Lifestyle

Four Years Of College Could Cost Almost Half A Million Dollars By 2035

by Meredith Bland
Image via Shutterstock

About those college dreams, kids….

You want your kids to do well in school? Absolutely. You want them to graduate from high school? Yes, please. You want them to go to college? Slow down, there, money bags. If projections hold true, many of our kids could be priced out of college in the not-too-distant future.

On a page on their website titled, “What’s the average cost of college,” Vanguard Investments used data from the College Board’s Trends in College Pricing Report from 2014 and, “assum[ing] an average college-cost inflation rate of 6%,” gave us a glimpse of the costs parents might be facing over the next 5 to 18 years. Combining tuition, fees, and room and board, they estimate that in five years a public college could cost $23,350 a year and a year of private college could more than double that at $56,766. For those whose babies are going to be college-age in 18 years, that cost could go up to $54,070 for a year at a public college and $121,078 a year for private college.

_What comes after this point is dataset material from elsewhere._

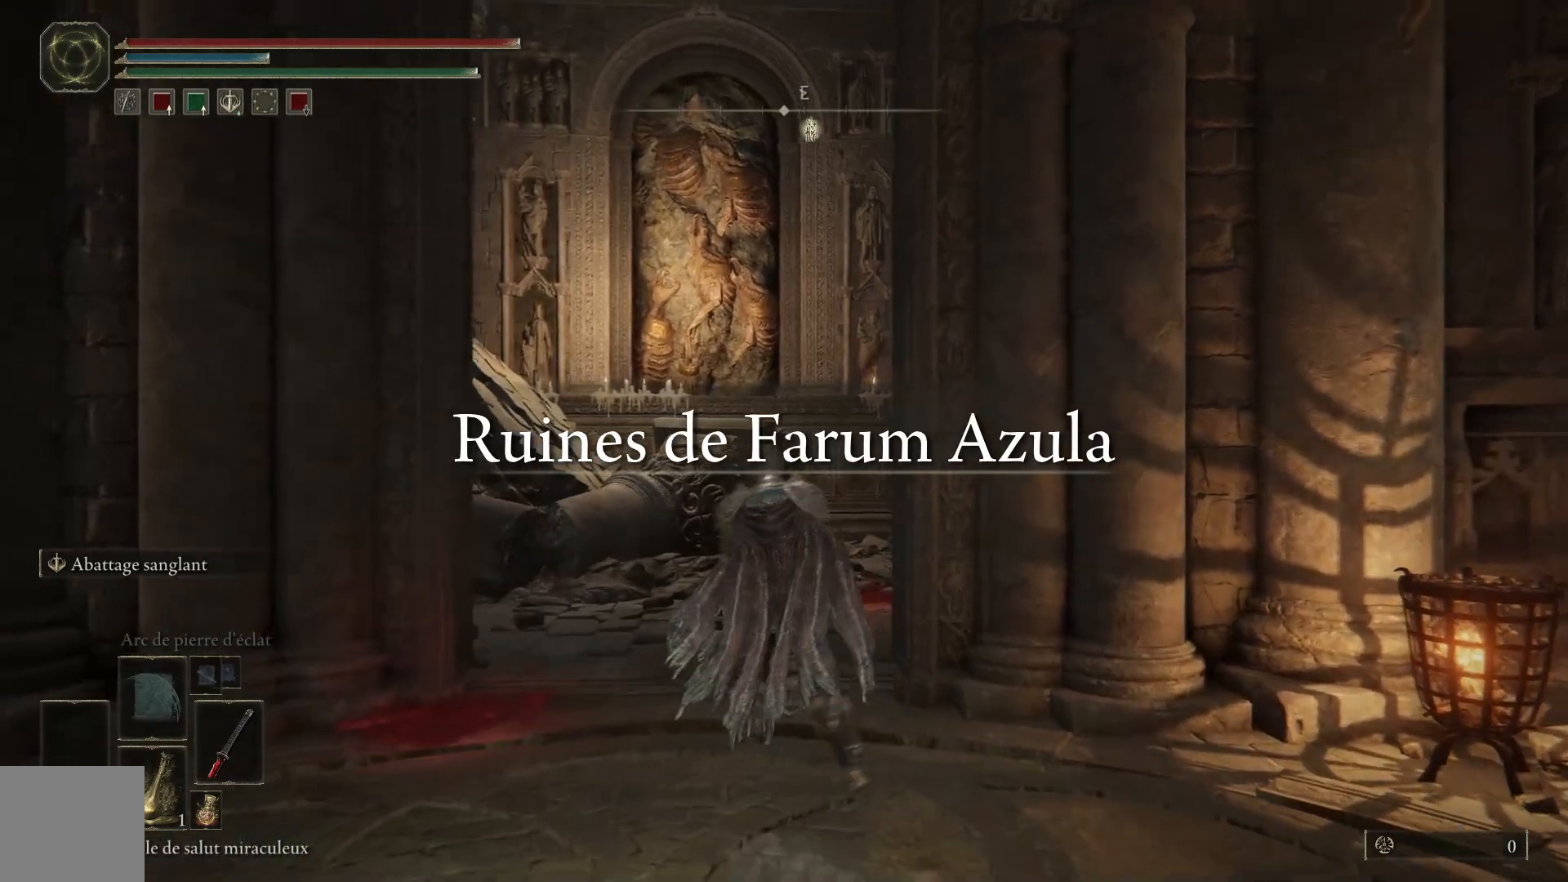
{"buttons": ["B"], "left_stick": "right", "right_stick": "center", "events": [[367, "left_stick", "up-right"], [500, "left_stick", "right"]]}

This does two things: first, it makes some of us hope our kids will find a comfortable spot under one of the cleaner, more modern bridges to live under, and two, it makes us wonder what the heck a college education is going to mean when the vast majority of the country isn’t going to have the minimum of $200,000 a year to spend on it.

Today’s college costs are out of reach for a lot of people: for the 2016-2017 school year, the average in-state cost of a two-year college is $11, 580. That’s over $23,000 for a community college degree, folks. And forget about sending your kid to Harvard: this year the average private school cost is $45, 370. That’s insane. And if costs increase the way Vanguard projects them too, what will it mean for our country if a college education — still considered a basic requirement for many jobs — is only available to the super rich? One hopes that our educational system and job requirements would have to change, but it’s a scary thing to think about.

Vanguard recommends that parents start saving early (pre-utero would seem to be a good idea) and recommends lowering costs by having kids live at home, go to an in-state school, “reduce [their] entertainment spending,” and get a job or two. None of that sounds particularly unreasonable for today’s costs, but none of that is going to make $55,000 a year affordable 18 years from now. And if you have more than one kid? Good luck.

Instead of trying to help parents figure out how many mortgages they’re going to have to take out on their homes or how much of their retirement savings they’re going to need to use towards their kids’ education, maybe we should work on making college affordable (or even tuition-free) in the future. Rather than present these unreasonable costs to parents and asking us to figure it out, it’s more than time for us to put on the brakes and fix an education system that may soon leave most of our kids out in the cold.